## Problem requirements
Copy the data below word for word, leaving out the pictures.

## Data lines
::::
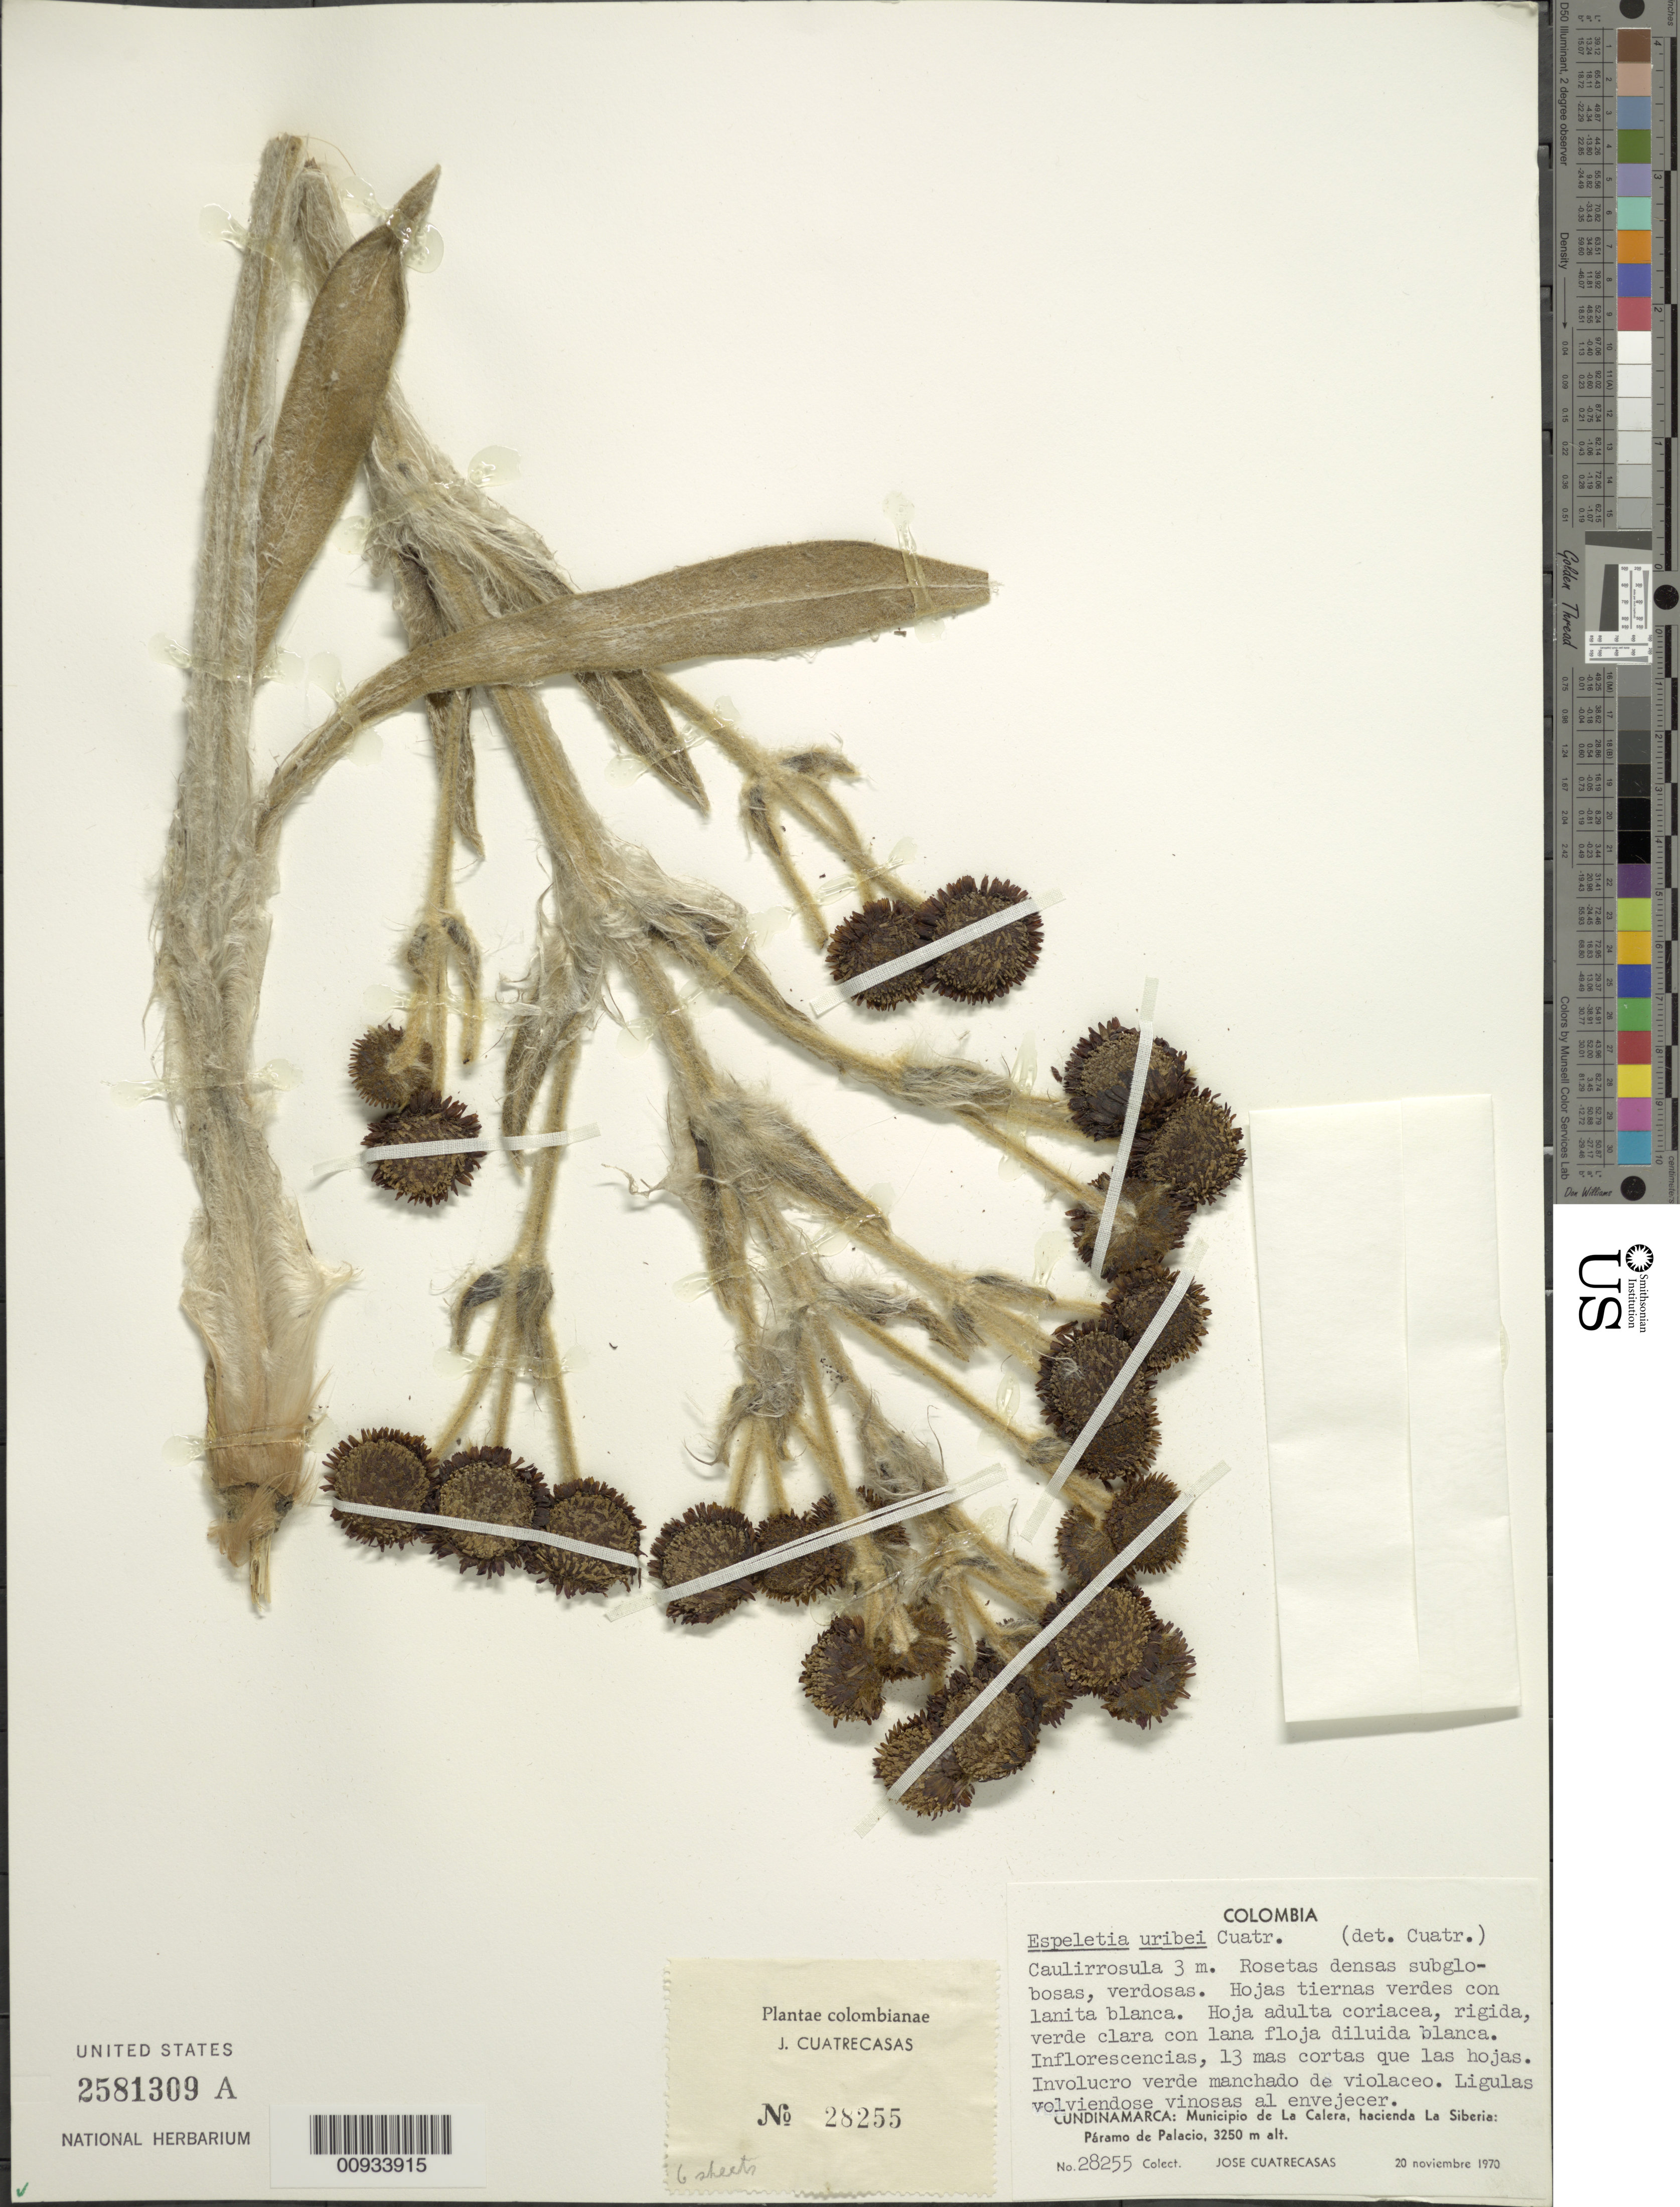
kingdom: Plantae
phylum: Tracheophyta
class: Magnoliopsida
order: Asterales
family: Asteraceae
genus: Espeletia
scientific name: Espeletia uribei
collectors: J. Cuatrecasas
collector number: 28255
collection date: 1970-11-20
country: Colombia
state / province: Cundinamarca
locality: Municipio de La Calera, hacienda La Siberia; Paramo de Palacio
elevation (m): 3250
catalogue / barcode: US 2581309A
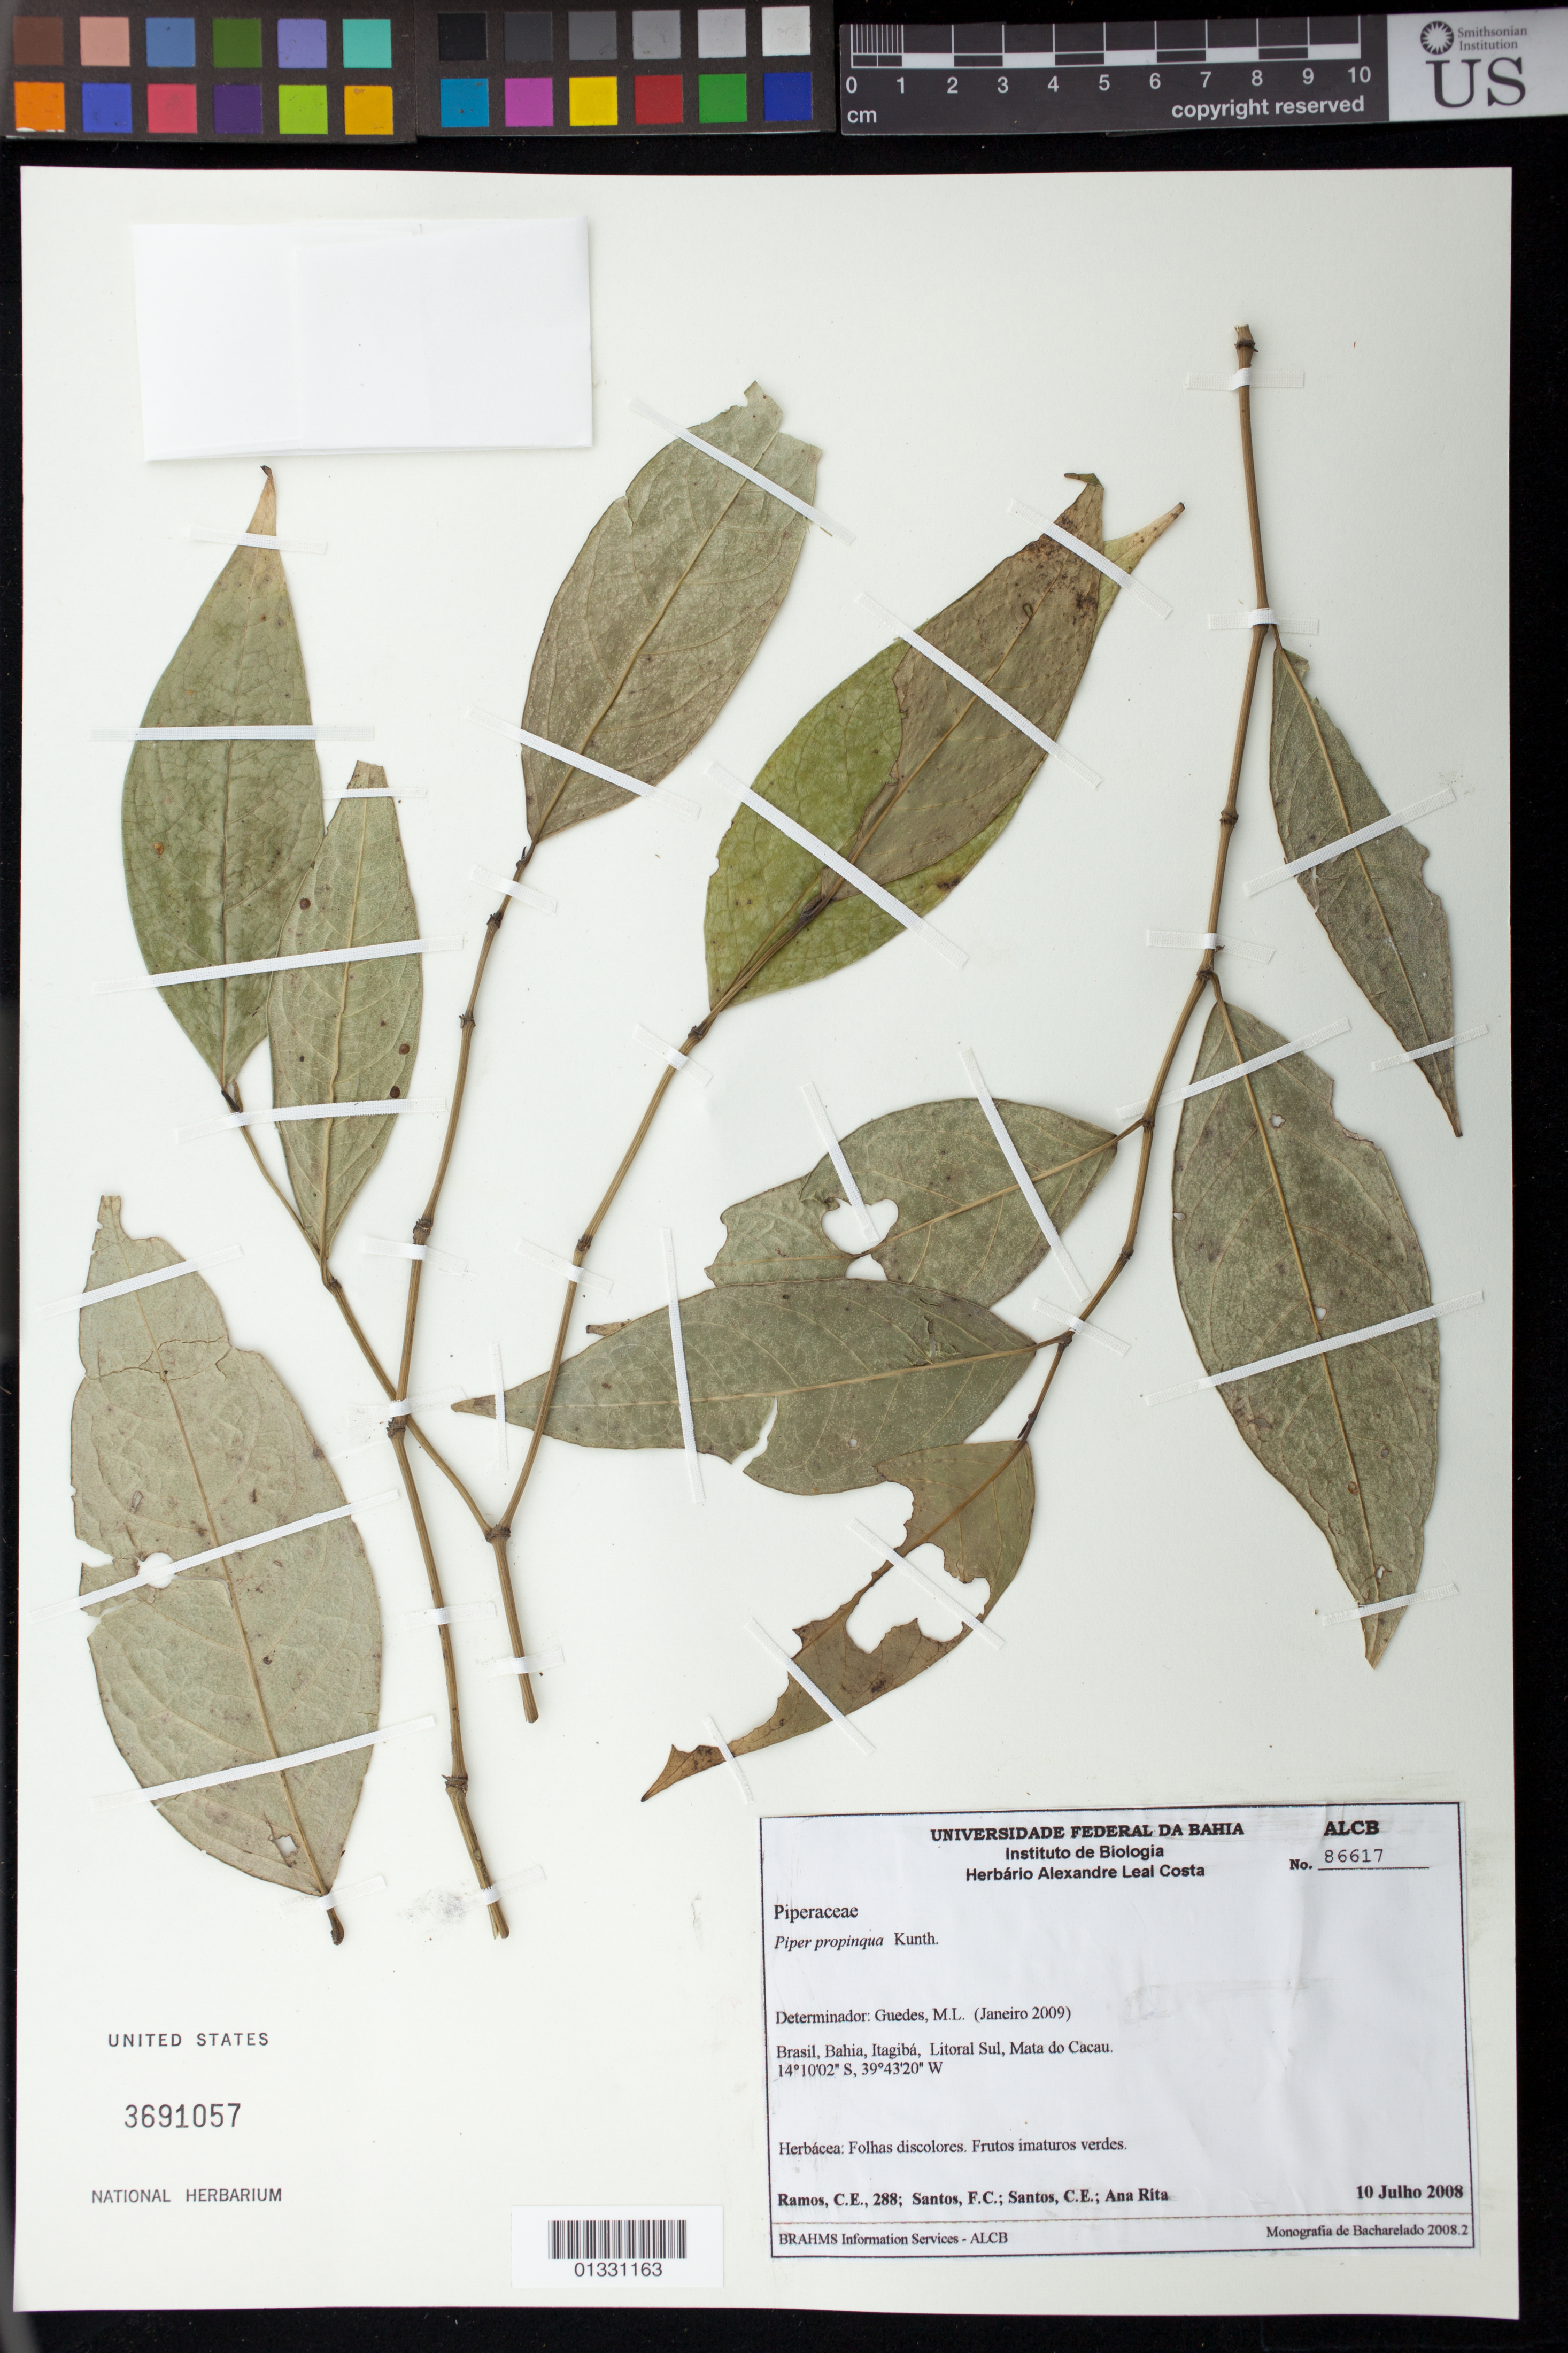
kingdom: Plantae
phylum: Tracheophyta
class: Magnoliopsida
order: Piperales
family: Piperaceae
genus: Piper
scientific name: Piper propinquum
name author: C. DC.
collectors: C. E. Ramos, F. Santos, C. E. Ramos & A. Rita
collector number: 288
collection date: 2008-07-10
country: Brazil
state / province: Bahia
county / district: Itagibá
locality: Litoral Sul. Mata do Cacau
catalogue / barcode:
::::
## Response for this exercise
kingdom: Plantae
phylum: Tracheophyta
class: Magnoliopsida
order: Asterales
family: Asteraceae
genus: Espeletia
scientific name: Espeletia uribei
collectors: J. Cuatrecasas
collector number: 28255
collection date: 1970-11-20
country: Colombia
state / province: Cundinamarca
locality: Municipio de La Calera, hacienda La Siberia; Paramo de Palacio
elevation (m): 3250
catalogue / barcode: US 2581309A
kingdom: Plantae
phylum: Tracheophyta
class: Magnoliopsida
order: Piperales
family: Piperaceae
genus: Piper
scientific name: Piper propinquum
name author: C. DC.
collectors: C. E. Ramos, F. Santos, C. E. Ramos & A. Rita
collector number: 288
collection date: 2008-07-10
country: Brazil
state / province: Bahia
county / district: Itagibá
locality: Litoral Sul. Mata do Cacau
catalogue / barcode:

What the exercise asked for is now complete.